Член Военной коллегии Миничев со своего места показывает Анненкову превосходно выполненный сепией групповой снимок офицеров «в регалиях и при шпаге».
- Взгляните, подсудимый… Вот этот усатый, вот, вот в центре. Не кажется ли вам, что это француз?
- Не вижу что-то.
- Попробуйте тогда разглядеть в своих руках. Нате! Гляньте попутно и на изнанку, там ваша подпись и не очень лестный отзыв об этой компании.
Анненков хмурится.
- Да, да, это французская кепка. Француз.
- Уполномоченный Жанена, не так ли? А имя? Имя его?
- Дюше, Дюкю, что-то в этом роде.
- Где вас снимали?
- Здесь, в Семипалатинске. Неподалеку отсюда, от этого здания…
Генерал Дюкю от генерала Жанена - это дотошная многодневная инспекция. Не мишура парадов, торжеств, патетических речей и взаимного прекраснодушия, а работа. Гость из Омска выстукивал и выслушивал военный организм, штабы и подразделения 2-го степного отдельного стрелкового корпуса, в состав которого, по тогдашней схеме подчинения, входила анненковская кавалерия. Позже схема подчинения встала с ног на голову. Поубавясь в численности от потерь, а главным образом от перехода солдат на сторону красных, 2-й степной превратился в слабый, если не сказать удручающе обременительный, придаток анненковского отряда. Но и тогда «французская кепка», правда уже на другой голове, наведывалась к лейб-атаманцам, гусарам и кирасирам, чтобы выстукивать, выслушивать, диктовать.
Британского резидента Нокса, как говорил на суде Анненков, белое офицерство, торгаши, промышленники, отцы города принимали в Новониколаевске намного пышнее и хлебосольнее, чем самого Колчака. Свидетельствуя это унижение, Анненков был скорбно неистов и презрителен. Но вот рисуя картину собственного приема им генерала Дюреля, инспектировавшего Черкасскую осаду в Семиречье в тот момент, когда сомнительной была сама возможность возвращения Дюреля в царство Колчака - к Омску подходили красные, - Анненков был уже попросту растерян. Приходилось признаваться в вещах, куда более унизительных для русского престижа, чем новониколаезский прием Нокса.

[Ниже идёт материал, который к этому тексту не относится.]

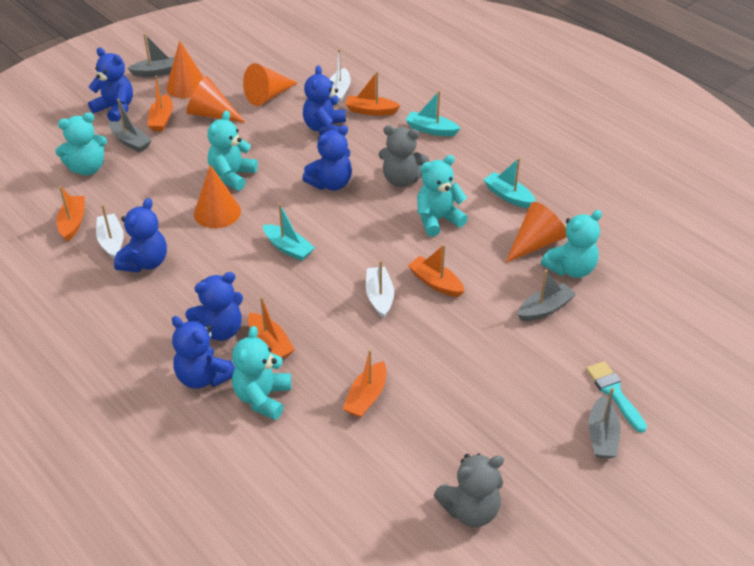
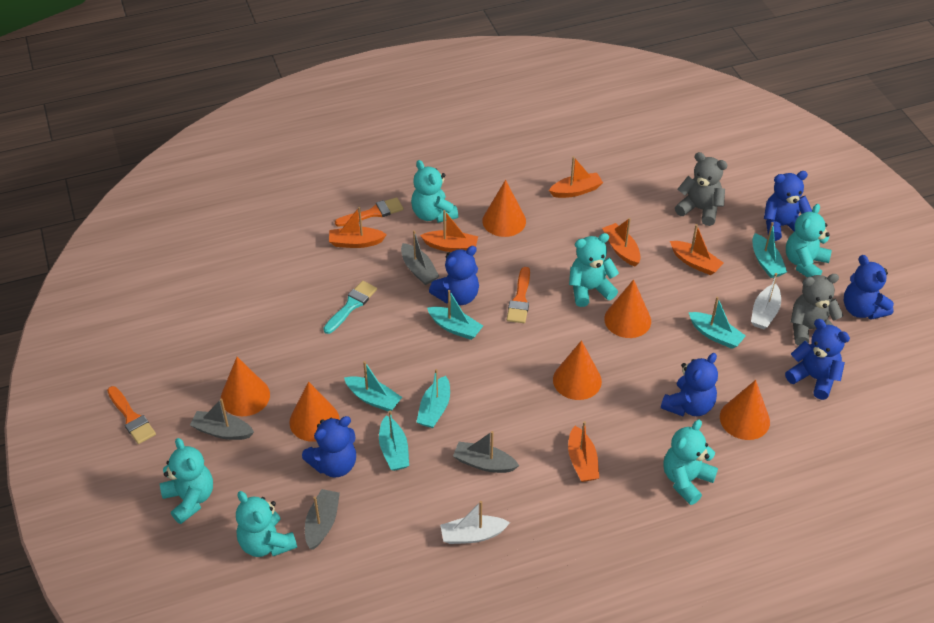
orange brush: 0 -> 3
orange cone: 5 -> 6
turquoise boat: 3 -> 6
turquoise teddy bear: 5 -> 6
white boat: 3 -> 2

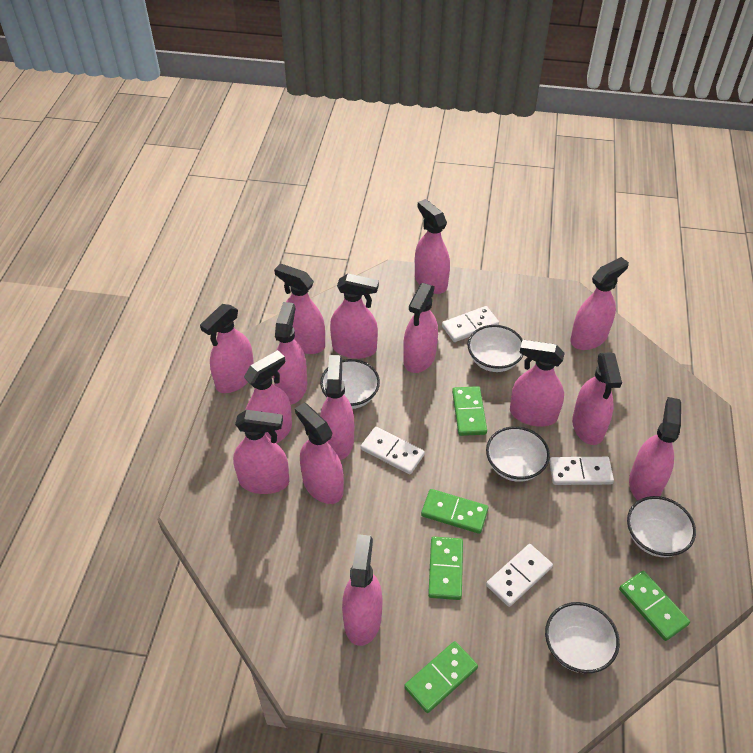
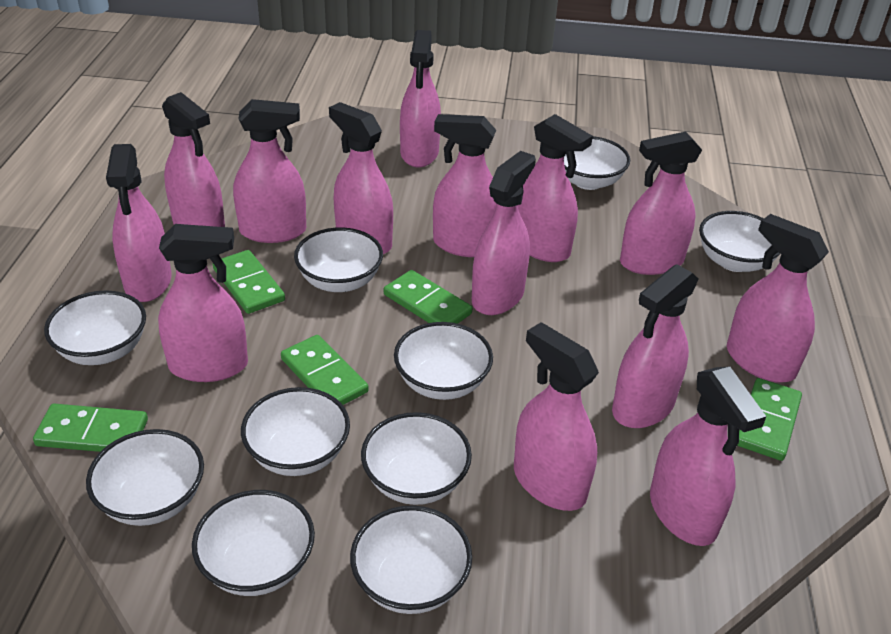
pink spray bottle: 15 -> 14
white bowl: 5 -> 10
white domino: 4 -> 0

И потому, когда Матогонов, бывший его солдат, говорил в суде о шинелях японского сукна, о нерусских портянках и чужедальних сапогах, что носили анненков-цы, подсудимый, полуобернувшись на голос, принимал изготовку, чем-то напоминавшую позу боксера, и, задавая вопросы прокурорского, наступательного характера, искал реванша за одиночество и позор перед всеми, за проигрыш всем, за необходимость говорить то, о чем так не хотелось говорить.

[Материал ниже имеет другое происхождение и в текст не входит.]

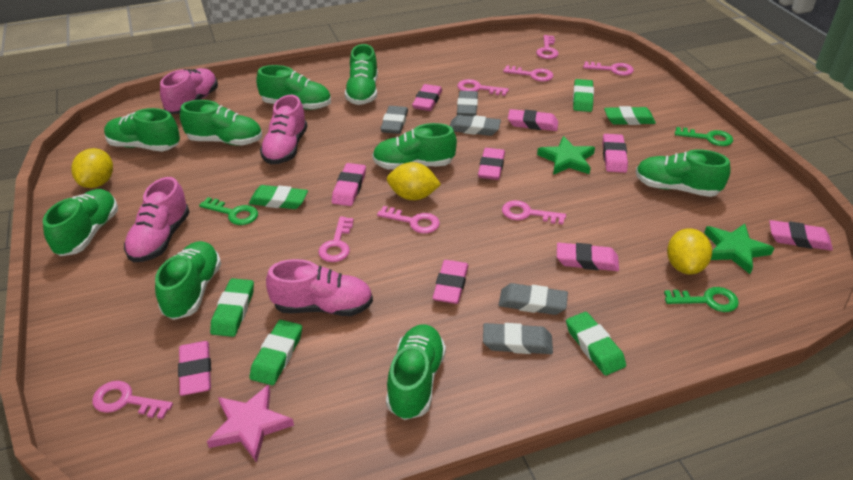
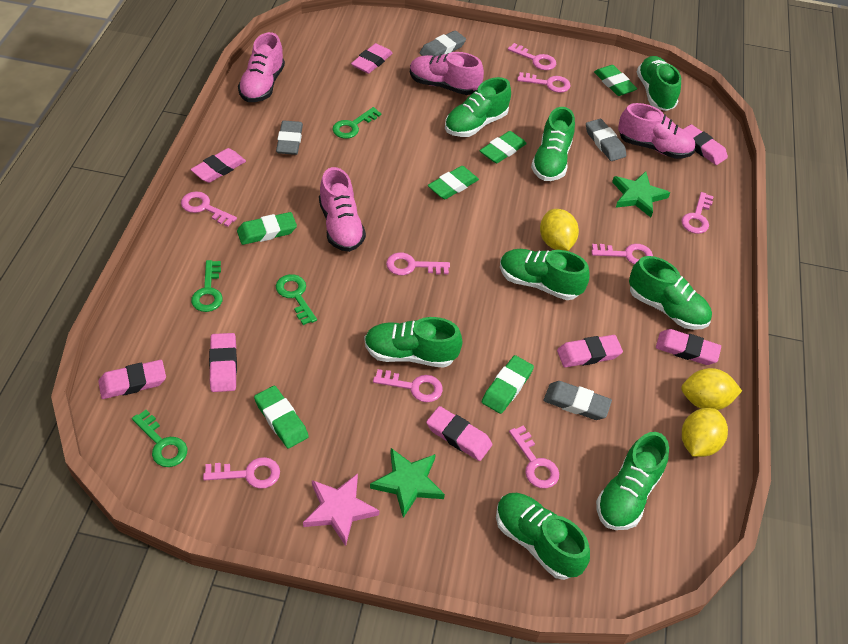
green key: 3 -> 4
green shoe: 9 -> 8
grey eraser: 5 -> 4
pink eraser: 9 -> 8
pink key: 8 -> 9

Коренной семиреченец, военком кавполка Красной Армии Василий Довбня писал следователю:
«При позорном своем бегстве в Китай Анненков оставил за собой широкий и длинный кровавый след. На протяжении более двухсот верст от села Глинского по берегам озер Ала-Куля и Джаланаш-Куля вплоть до Джунгарских ворот (последний перевал на пути в Китай) дорога была усеяна трупами. Жуткая картина!…
Около озера Джаланаш-Куль летают тысячи громадных грифов, прилетевших из соседней пустыни Гоби заканчивать кровавый пир «восстановителя мира и порядка» - атамана Анненкова…»
Так он уходил из России.
Пришел по трупам, уходил по трупам.
Он катил на итальянских колесах - на «Фиате», людей секли французские пулеметы, люди лежали, одетые в чужое: в японский молескин, в грубые солдатские рубахи, пошитые американками, орудия, что лошади тащили в гору, чтобы тут же скатиться в Китай, - английские, кривые шашки ездовых - канадские и турецкие, палатки на снежном перевале в торговых клеймах Франции…
Чья это армия? Русская? Да полноте!
* * *
Болдыреву отряд Анненкова рисовался когортой равных и мужественных, чутко повинующейся воле атамана. По мнению Гинса, это были братья по духу. Вольница.
Что же сказал на этот счет процесс в Семипалатинске?
…В девятнадцатом году по весне ледовый покров Иртыша провис и покололся как-то враз при первом хорошем пригреве, и тогда на песочек из темной осевшей воды вынесло двух утопленников. Лежали они в обнимку, как преданные братья. Один - на спине, здоровенный лейб-атаманец в черной папахе, туго увязанный в башлык с позументами, усатый, носатый, при шашке и кольте в деревянной кобуре, другой -.на боку, длиннорукий мальчишка-красноармеец, босой, голова острижена наголо.